**Problem statement**
Only the text of the records belongs in the answer, copied exactly, with every picture omitted.

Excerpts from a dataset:
^^^^
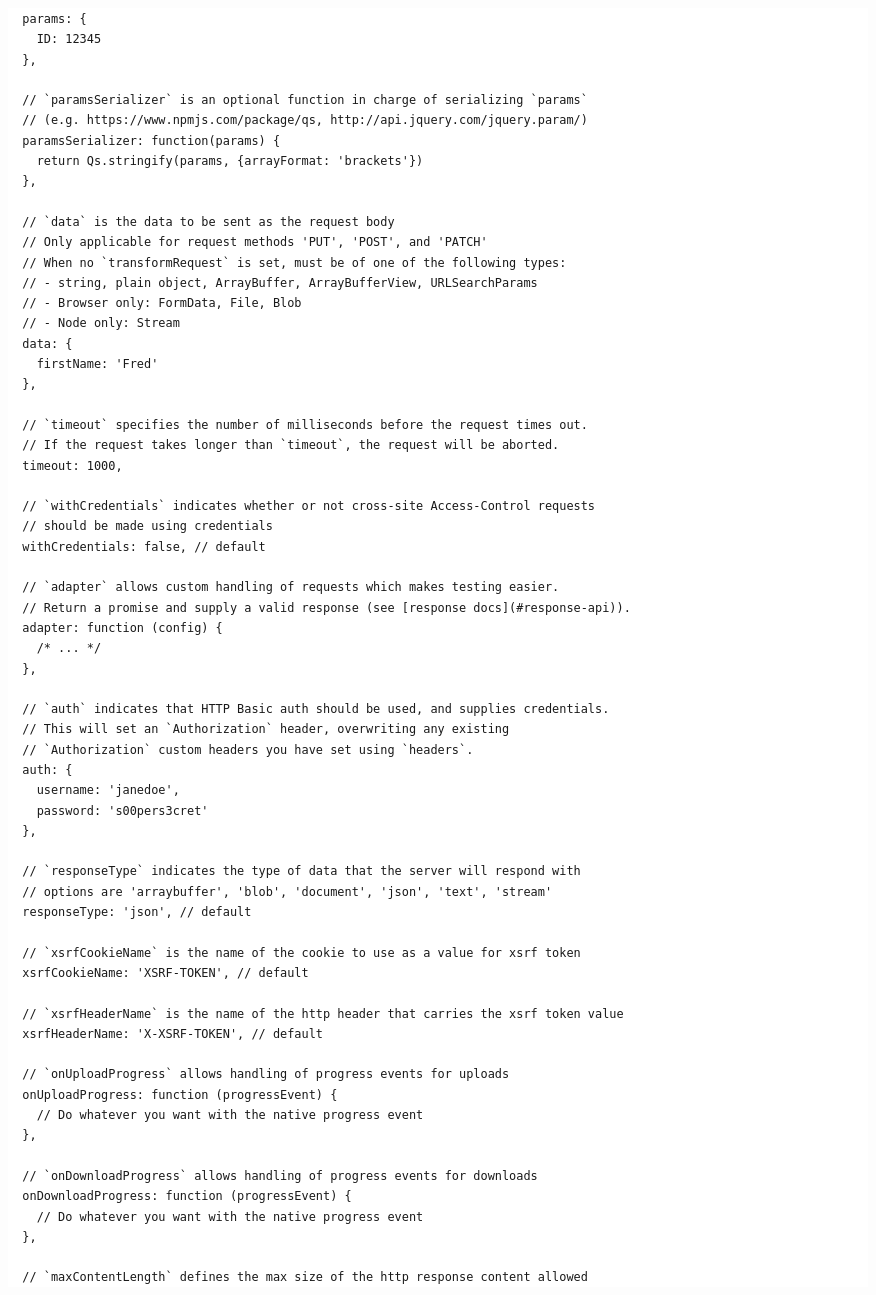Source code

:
 ```
  params: {
    ID: 12345
  },

  // `paramsSerializer` is an optional function in charge of serializing `params`
  // (e.g. https://www.npmjs.com/package/qs, http://api.jquery.com/jquery.param/)
  paramsSerializer: function(params) {
    return Qs.stringify(params, {arrayFormat: 'brackets'})
  },

  // `data` is the data to be sent as the request body
  // Only applicable for request methods 'PUT', 'POST', and 'PATCH'
  // When no `transformRequest` is set, must be of one of the following types:
  // - string, plain object, ArrayBuffer, ArrayBufferView, URLSearchParams
  // - Browser only: FormData, File, Blob
  // - Node only: Stream
  data: {
    firstName: 'Fred'
  },

  // `timeout` specifies the number of milliseconds before the request times out.
  // If the request takes longer than `timeout`, the request will be aborted.
  timeout: 1000,

  // `withCredentials` indicates whether or not cross-site Access-Control requests
  // should be made using credentials
  withCredentials: false, // default

  // `adapter` allows custom handling of requests which makes testing easier.
  // Return a promise and supply a valid response (see [response docs](#response-api)).
  adapter: function (config) {
    /* ... */
  },

  // `auth` indicates that HTTP Basic auth should be used, and supplies credentials.
  // This will set an `Authorization` header, overwriting any existing
  // `Authorization` custom headers you have set using `headers`.
  auth: {
    username: 'janedoe',
    password: 's00pers3cret'
  },

  // `responseType` indicates the type of data that the server will respond with
  // options are 'arraybuffer', 'blob', 'document', 'json', 'text', 'stream'
  responseType: 'json', // default

  // `xsrfCookieName` is the name of the cookie to use as a value for xsrf token
  xsrfCookieName: 'XSRF-TOKEN', // default

  // `xsrfHeaderName` is the name of the http header that carries the xsrf token value
  xsrfHeaderName: 'X-XSRF-TOKEN', // default

  // `onUploadProgress` allows handling of progress events for uploads
  onUploadProgress: function (progressEvent) {
    // Do whatever you want with the native progress event
  },

  // `onDownloadProgress` allows handling of progress events for downloads
  onDownloadProgress: function (progressEvent) {
    // Do whatever you want with the native progress event
  },

  // `maxContentLength` defines the max size of the http response content allowed
```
^^^^
**Answer to this problem**
Source code

:
 ```
  params: {
    ID: 12345
  },

  // `paramsSerializer` is an optional function in charge of serializing `params`
  // (e.g. https://www.npmjs.com/package/qs, http://api.jquery.com/jquery.param/)
  paramsSerializer: function(params) {
    return Qs.stringify(params, {arrayFormat: 'brackets'})
  },

  // `data` is the data to be sent as the request body
  // Only applicable for request methods 'PUT', 'POST', and 'PATCH'
  // When no `transformRequest` is set, must be of one of the following types:
  // - string, plain object, ArrayBuffer, ArrayBufferView, URLSearchParams
  // - Browser only: FormData, File, Blob
  // - Node only: Stream
  data: {
    firstName: 'Fred'
  },

  // `timeout` specifies the number of milliseconds before the request times out.
  // If the request takes longer than `timeout`, the request will be aborted.
  timeout: 1000,

  // `withCredentials` indicates whether or not cross-site Access-Control requests
  // should be made using credentials
  withCredentials: false, // default

  // `adapter` allows custom handling of requests which makes testing easier.
  // Return a promise and supply a valid response (see [response docs](#response-api)).
  adapter: function (config) {
    /* ... */
  },

  // `auth` indicates that HTTP Basic auth should be used, and supplies credentials.
  // This will set an `Authorization` header, overwriting any existing
  // `Authorization` custom headers you have set using `headers`.
  auth: {
    username: 'janedoe',
    password: 's00pers3cret'
  },

  // `responseType` indicates the type of data that the server will respond with
  // options are 'arraybuffer', 'blob', 'document', 'json', 'text', 'stream'
  responseType: 'json', // default

  // `xsrfCookieName` is the name of the cookie to use as a value for xsrf token
  xsrfCookieName: 'XSRF-TOKEN', // default

  // `xsrfHeaderName` is the name of the http header that carries the xsrf token value
  xsrfHeaderName: 'X-XSRF-TOKEN', // default

  // `onUploadProgress` allows handling of progress events for uploads
  onUploadProgress: function (progressEvent) {
    // Do whatever you want with the native progress event
  },

  // `onDownloadProgress` allows handling of progress events for downloads
  onDownloadProgress: function (progressEvent) {
    // Do whatever you want with the native progress event
  },

  // `maxContentLength` defines the max size of the http response content allowed
```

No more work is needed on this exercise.